The organs involved in bladder, bowel, and sexual function receive much of their control via the second, third, and fourth sacral nerves (S.sub.2, S.sub.3, and S.sub.4). While one level of roots usually predominates for a particular function, there is considerable overlap. For example, the S.sub.3 sacral nerve is the main stimulus for both bladder and rectal wall contraction. Bladder and rectal wall both receive some control also from S.sub.4 and/or S.sub.2 sacral nerves. Sphincters are probably mainly innervated by S.sub.4, although the urethral sphincter has significant contributions from S.sub.3. Hence, there is difficulty in applying artificial stimulus to contract the bladder without contracting the urethral sphincter and to contract the rectum without contracting the anal sphincter.
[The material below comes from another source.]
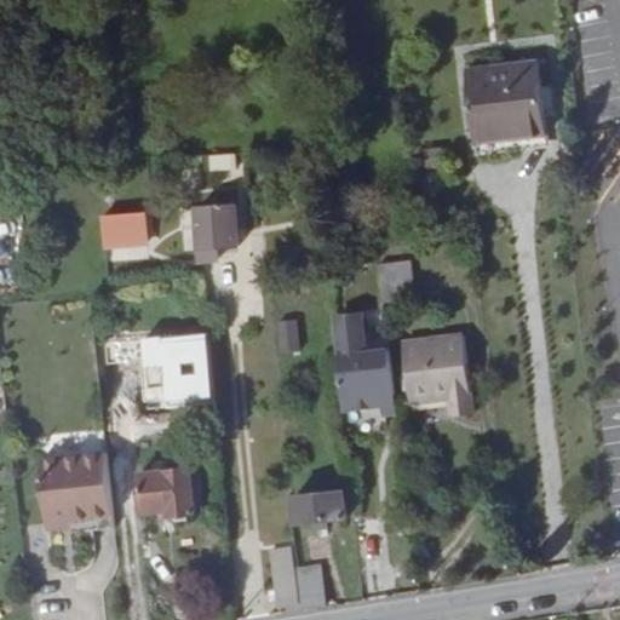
[(495,62),(504,132),(546,127),(537,58),(495,62)]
The external urethral sphincter receives stimulation on the sacral ventral roots to cause contraction to block urine flow. To discharge the bladder, in a healthy person, the bladder detrusor muscles are contracted to expel urine simultaneously with relaxing the urethral sphincter to allow the passage of the urine. The contraction of the bladder is also controlled by the sacral ventral roots. More specifically, contraction of the bladder detrusor muscles is caused by smaller diameter S.sub.3 nerves and contraction of the urethral sphincter is controlled by predominantly larger diameter S.sub.3 nerves as well as by S.sub.2 and S.sub.4 nerves which are intermixed in same roots.
Previously, electrical stimulation has been applied to control the bladder and bowel. The previous attempts have focused on three techniques: direct stimulation of the detrusor muscle, activation of the detrusor by stimulation of the conus medullaris, and activation of the detrusor by sacral root or nerve stimulation with extensive dorsal rhizotomy. All three of these methods suffer from the same problem. They all cause contraction of the bladder to expel urine concurrently with contraction of the external urethral sphincter blocking urine flow. The rhizotomy technique also results in the loss of erection for the male. It would be advantageous if contraction of the sphincter could be selectively blocked.
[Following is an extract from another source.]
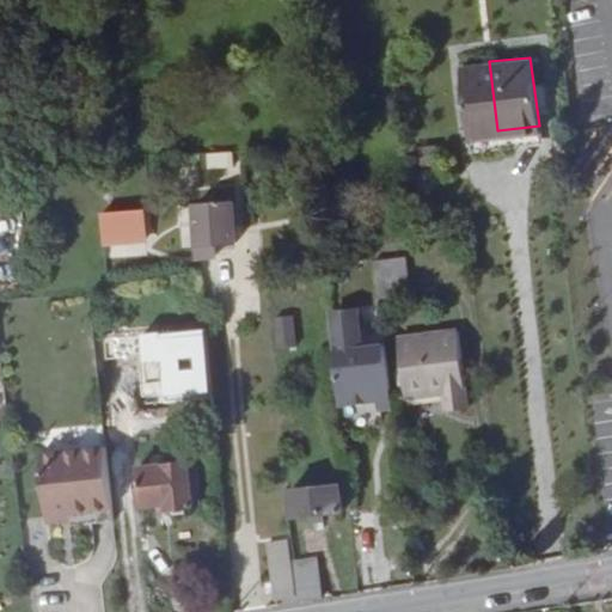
[(470,133),(497,130),(489,61),(461,65),(470,133)]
Techniques that are available for blocking nerve impulses are discussed, for example, in "A Technique for Collision Block of Peripheral Nerve: Single Stimulation Analysis", van den Honert and Mortimer, IEEE Transactions on Biomedical Engineering, Vol. BME-28, No. 5, May 1981, pages 373-378 and "Generation of Unidirectionally Propagated Action Potentials in a Peripheral Nerve by Brief Stimuli", van den Honert and Mortimer, Science, Vol. 206, December 1979, pages 1311-1312. With the van den Honert and Mortimer techniques, a nerve impulse or action potential is generated Which travels toward the brain. When the artificially generated nerve impulse meets a motor impulse travelling from the brain, the motor impulse is collision blocked. That is, the artificially generated action potential cancels the motor action potential. If one were to apply the van den Honert and Mortimer techniques, it could be used to cause concurrent relaxation of both the bladder contracting muscles and the urethral sphincter. Again, the bladder contracting muscles and the urethral sphincter are operating at cross purposes.
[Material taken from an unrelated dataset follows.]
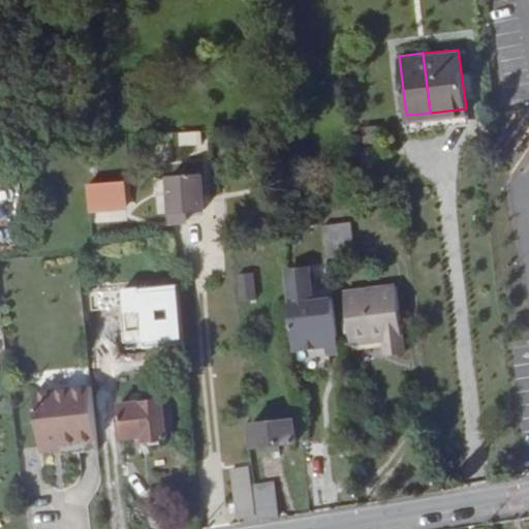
[(178,133),(178,146),(199,146),(199,133),(178,133)]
A technique for fatigue resistant flexing of muscles of laboratory animals, particularly feline hind leg muscles, is described in "A Method for Attaining Natural Recruitment Order in Artificially Activated Muscles", Zi-Ping Fang and J. Thomas Mortimer, IEEE Ninth Annual Conference of the Engineering in Medicine and Biology Society, 1987. By way of background, applying an electrical potential (or current) of an appropriate amplitude along the length of a nerve causes an action potential to propagate in both directions from the stimulus site. In the van den Honert and Mortimer technique, a counter-current is applied on only one side of the electrode, which counter-current is of a sufficient magnitude to block propagation of the action potential in that direction from the excitation site. In the Fang and Mortimer technique, the counter-current is regulated to block large diameter nerve fibers while permitting the action potentials on the small diameter fibers to propagate past the end of the electrode. The action potentials propagating on the unblocked small diameter fibers cause flexing of the hind leg muscles with proportionately less force and less fatigue.
The present invention contemplates a new and improved technique for differentiating action potentials destined for different organs.